Piobaireachd Manuscripts Welcome Page

《公開されている Manuscripts

  • Angus MacKay's MS
  • David Glen's MS
  • Peter Reid's MS
  • The Nether Lorn MS (the Campbell Canntaireachd)

●そして、このページの下の方に書いてあるのでお気付きのとおり、実は、現在ではこれとは別にピーブロック界の総本山たる ピーブロック・ソサエティーのサイトでもこれらの Manuscript を始めとして次の15冊の Manuscript や Book の全てのページが PDF ファイルにて一般公開されているのです。それらにアクセスするためには、 Piobaireachd Collections のページ に行き、それぞれの楽譜インデックスからお望みの楽譜にアクセスするだけです。

  • MacDonald Vol 1.
  • MacDonald Vol 2.
  • MacDonald Jnr.
  • Hannay - McAuslin
  • Angus MacKay
  • Angus MacKay Book
  • John MacKay
  • Kintarbert (A MacKay)
  • Seaforth (A MacKay)
  • Campbell Canntaireachd Vol. 1
  • Campbell Canntaireachd Vol.2
  • Neil MacLeod of Gesto
  • Peter Reid
  • David Glen's book
  • MacDougall Gillies

 さて、こんな便利な世の中になった幸せを噛み締めつつ、Dr. William Donaldson による Index of Piobaireachd Manuscripts をニヤニヤ眺めていたところ、David Glen's MS の中に、遂に “His Father's Lament for Donal MacKenzie”の楽譜を見つけたのです。当然、即刻ダウンロード (右の画像からもリンク)。これこそ実際の演奏に忠実な楽譜で、ごくすんなりと納得できるものでした。(Var.2を参照)
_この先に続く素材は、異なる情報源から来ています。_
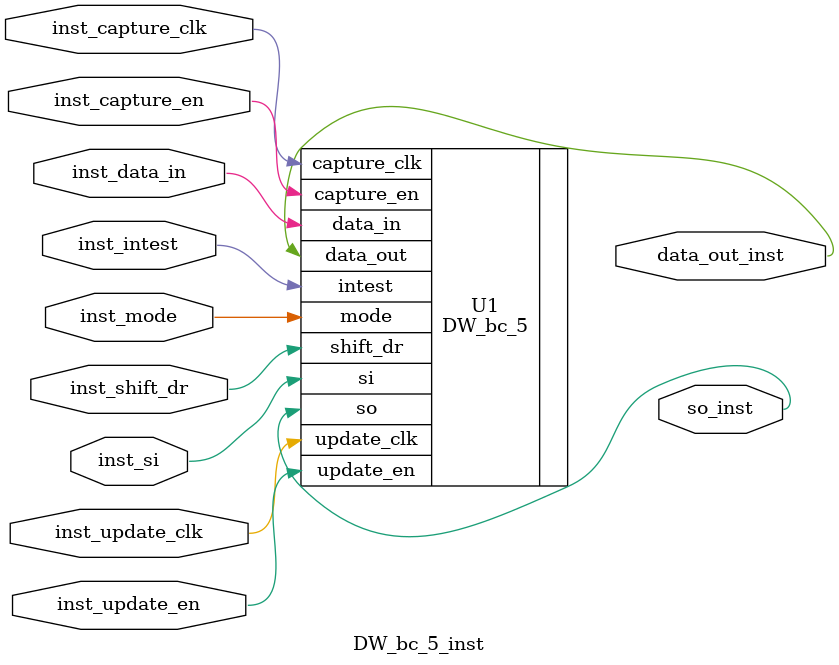
<source format=v>
module DW_bc_5_inst(inst_capture_clk, inst_update_clk, inst_capture_en,
                    inst_update_en, inst_shift_dr, inst_mode, inst_intest,
                    inst_si, inst_data_in, data_out_inst, so_inst );

  input inst_capture_clk;
  input inst_update_clk;
  input inst_capture_en;
  input inst_update_en;
  input inst_shift_dr;
  input inst_mode;
  input inst_intest;
  input inst_si;
  input inst_data_in;
  output data_out_inst;
  output so_inst;

  // Instance of DW_bc_5
  DW_bc_5 
    U1 (.capture_clk(inst_capture_clk),   .update_clk(inst_update_clk),
        .capture_en(inst_capture_en),   .update_en(inst_update_en),
        .shift_dr(inst_shift_dr),   .mode(inst_mode),
        .intest(inst_intest),   .si(inst_si),   .data_in(inst_data_in),
        .data_out(data_out_inst),   .so(so_inst) );
endmodule


</source>
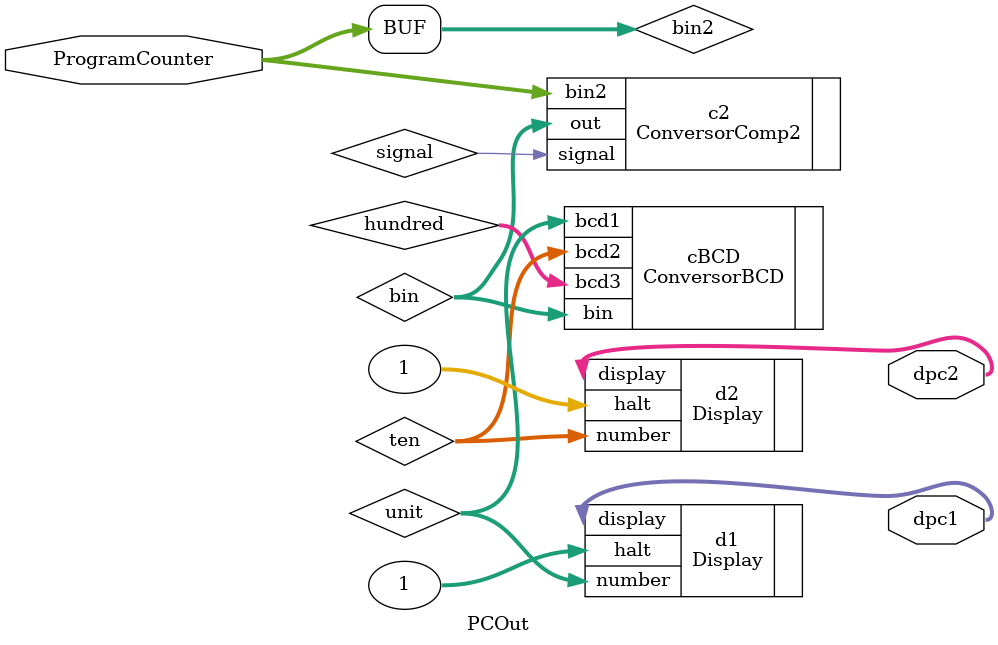
<source format=v>
module PCOut(ProgramCounter, dpc1, dpc2);
	input [8:0] ProgramCounter;
	wire [8:0] bin2;
	wire [8:0] bin;
	wire signal;
	wire [3:0] unit, ten, hundred;
	output [6:0] dpc1, dpc2;

	assign bin2 = ProgramCounter;
	//assign signal = 1'b1;

	ConversorComp2 c2(.bin2(bin2), .out(bin), .signal(signal));

	ConversorBCD cBCD(.bin(bin), .bcd1(unit), .bcd2(ten), .bcd3(hundred));

	Display d1(.number(unit), .halt(1), .display(dpc1));

	Display d2(.number(ten), .halt(1), .display(dpc2));

endmodule 
</source>
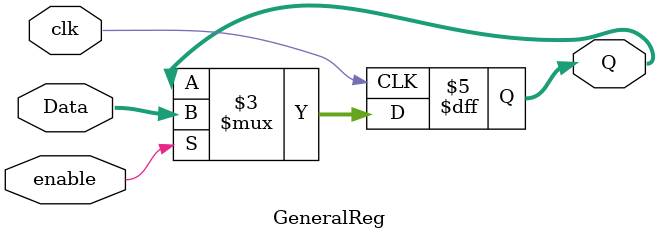
<source format=v>
`timescale 1ns / 1ps


module GeneralReg
# (parameter len = 128)
(input [len-1:0] Data, input clk, output reg [len-1:0] Q, input enable);

always@(posedge clk)
begin
   if(enable ==1)
        Q <= Data;
end
endmodule

</source>
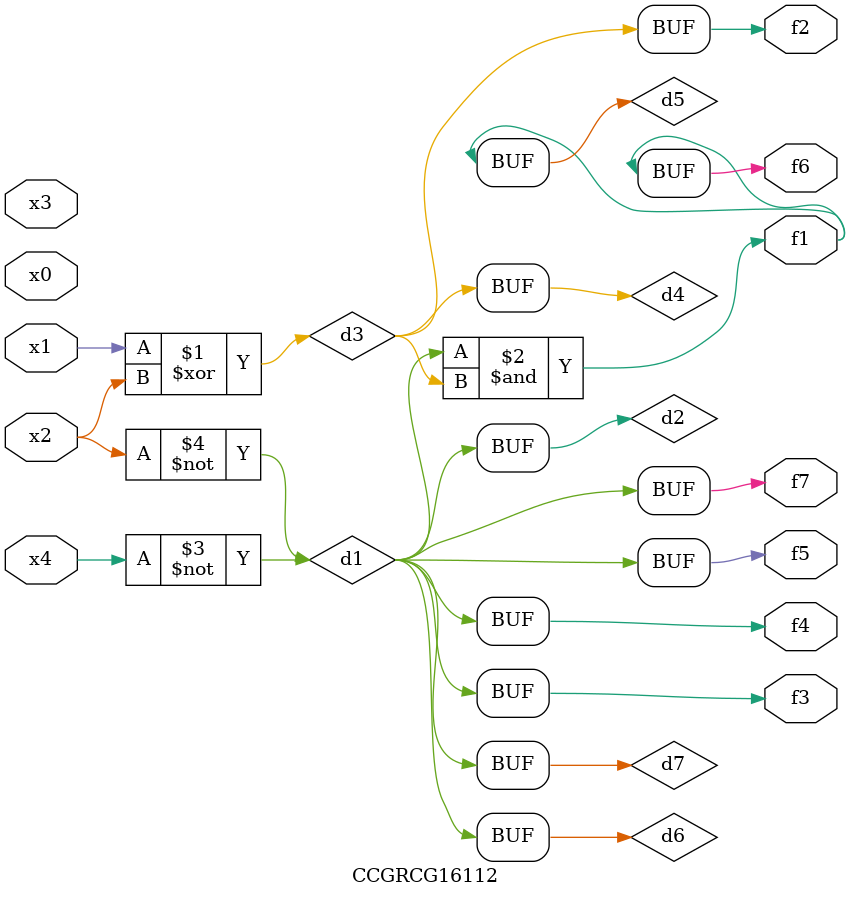
<source format=v>
module CCGRCG16112(
	input x0, x1, x2, x3, x4,
	output f1, f2, f3, f4, f5, f6, f7
);

	wire d1, d2, d3, d4, d5, d6, d7;

	not (d1, x4);
	not (d2, x2);
	xor (d3, x1, x2);
	buf (d4, d3);
	and (d5, d1, d3);
	buf (d6, d1, d2);
	buf (d7, d2);
	assign f1 = d5;
	assign f2 = d4;
	assign f3 = d7;
	assign f4 = d7;
	assign f5 = d7;
	assign f6 = d5;
	assign f7 = d7;
endmodule

</source>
 さて、その後、この楽譜をじっくり眺めていてなんとなく感じたのは「やたらに長い」こと。昔の楽譜の定石で、繰り返し部分も全て丁寧に書き下ろしているということもありますが、それにしても長い。
 …で、ソサエティーの楽譜とじっくりと見比べて、やっと気が付きました。
 それは、ソサエティーの楽譜では、TaorluathCrunluathBreabach Doubling としているのですが、David Glen MS の楽譜では、Taouluath-BreabachCrunluath-Breabach とは別に、真の Doubling バリエイションが書かれているんですね。
 実際にはまだ試していませんが、Jack Lee の普通の演奏でも17分以上掛かっているんですから、この楽譜を忠実に演奏すれば、どう考えても軽々と 20分は超しそうです。

 前にも書いたように、当時は Crunluath バリエイションの前で一旦ウルラールに戻るのが定石だったように、その頃のピーブロックの演奏はとにかく現在よりもずっと長いのが当たり前だったようです。いや〜良い時代でしたね。


 ところで、このあとで気が付いたのですが、MS も含めた“His Father's Lament for Donald MacKenzie”の楽譜、実は pipes | drums のサイトにある、Dr. William Donaldson さんのセット・チューンの解説ページ(PDF)の中で、2003年のセットチューンとして、詳細な解説付きで全て紹介されていました。
 私、この PDFファイルは全てダウンロードしてパソコンに保存し、デスクストップにそのフォルダのショートカット置いてあるんですが、単純に見逃していました。… というより、この曲の楽譜を探す際に肝心のこの一覧を参照することを失念していました。確実にボケ入っていることを日々痛感する今日この頃です。

 まあ、それはさておき、今回の極めて貴重な Manuscripts 「誰でも、いつでも、フリー」ダウンロード・サービスの開始は、世界中(特に辺境に住んでいる)のピーブロック・ファンにとってはとてつも無く大きなプレゼントです。興味のある方はぜひお楽しみ下さい。The Nether Lorn MS ではあの Campbell Canntaireachd を自宅に居ながらにしてマイパソコンの画面で閲覧できるんですから…。